Back in the 20th century, in the years before the internet, there was no access to Godard's remaining films and when the access arrived, Godard was kept at bay for a while. Then came the long track shot of the traffic jam from Weekend (1967), a piece of cinema that is infinitely layered and more complex than what it seems. And the interest in Godard was revived, which was further buttressed by taking occasional classes on the French New Wave. Apart from known masterpieces like Alphaville (1965) and Masculin Feminin (1966), with the advent of the internet one unearthed gems like Band of Outsiders (1964), Godard's reinvention of the noir. And, Made in U.S.A. (1966) made Jean-Luc suddenly seem to have the aesthetic answers to a lot of one’s own cinematic enquiries.
But it was at the MAMI Festival in the October of 2018 in Mumbai, that one decided to see his latest, The Image Book. Expecting a scant crowd for a Godard film, one reached at the nick of the time only to find a long, long queue. The show of The Image Book, the film which did not have a single shot freshly taken and was made entirely from pre-existing footage, was packed to capacity. Lo and behold Prof Chabria was sitting right behind me in the PVR auditorium and we wondered how come it was housefull?

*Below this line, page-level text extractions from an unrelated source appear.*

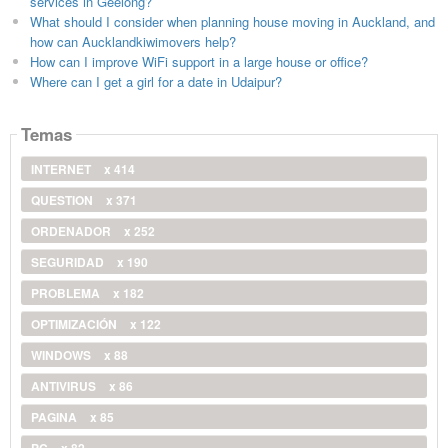
services in Geelong?
What should I consider when planning house moving in Auckland, and
how can Aucklandkiwimovers help?
How can I improve WiFi support in a large house or office?
Where can I get a girl for a date in Udaipur?
Temas
INTERNET
x 414
QUESTION
x 371
ORDENADOR
x 252
SEGURIDAD
x 190
PROBLEMA
x 182
OPTIMIZACIÓN
x 122
WINDOWS
x 88
ANTIVIRUS
x 86
PAGINA
x 85
PC
x 82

Both of us were pretty sure that people would walk out. The average age of the audience was less than thirty. What unfolded in the next two hours was an experience, both intellectual and emotional, that can only be described in rhetoric in such a hurry and with less space. Not one person had walked out during the screening of the film!
Six months later, it was in the land of Godard that my film, Ek Betuke Aadmi ki Afrah Raatein, premiered in Cinema Gaumont Toulouse. It was after the screening of the film that a member of the audience bought a Godard DVD from the multiplex store and gifted it to me. It remains my most prized possession till date. My relationship with Godard had come a full circle. A full-fledged one, at that, was rekindled for good. For me JLC has a lot of answers for independent filmmakers in India. It was this new alignment with the cinema of Godard and therefore with the whole French New Wave that made one realise what could be a way forward if one has to continue making independent films.
This was followed by repeated viewings of many Godard favourites but most importantly his 90-minute lecture on Instagram live in 2020 during the pandemic at the age of 89 and his long interview with his friend and fellow master Woody Allen. Both are masterclasses in cinema.
Despite all his intellectual wealth, and the philosopher-cum-cultural-icon that Godard was, he was a picture of humility and inclusivity - something the many self-proclaimed brahmins of Indian cinema can learn a lot from. We all know the high esteem he held Alfred Hitchcock in, but Godard was a great admirer of the gangster genre and held two American film masters, Samuel Fuller and Nicholas Ray, in very high esteem. In fact, Made in U.S.A starts with his homage to the two, where an auteur like him at the peak of his creative journey says that all that he learnt about sound and image was from Sam & Nick!
There are a lot of "cool quotes" of Godard that we all love to flaunt but to take them at face value or as an endorsement of one’s mediocrity, will be a huge disservice to one of the most influential masters of cinema. Homage and learning apart, Jean-Luc was essentially subversive, an iconoclast, an auteur, who left an indelible mark on that very intense and complex relationship that the audience forms with the moving image on the screen in the darkness of a film auditorium.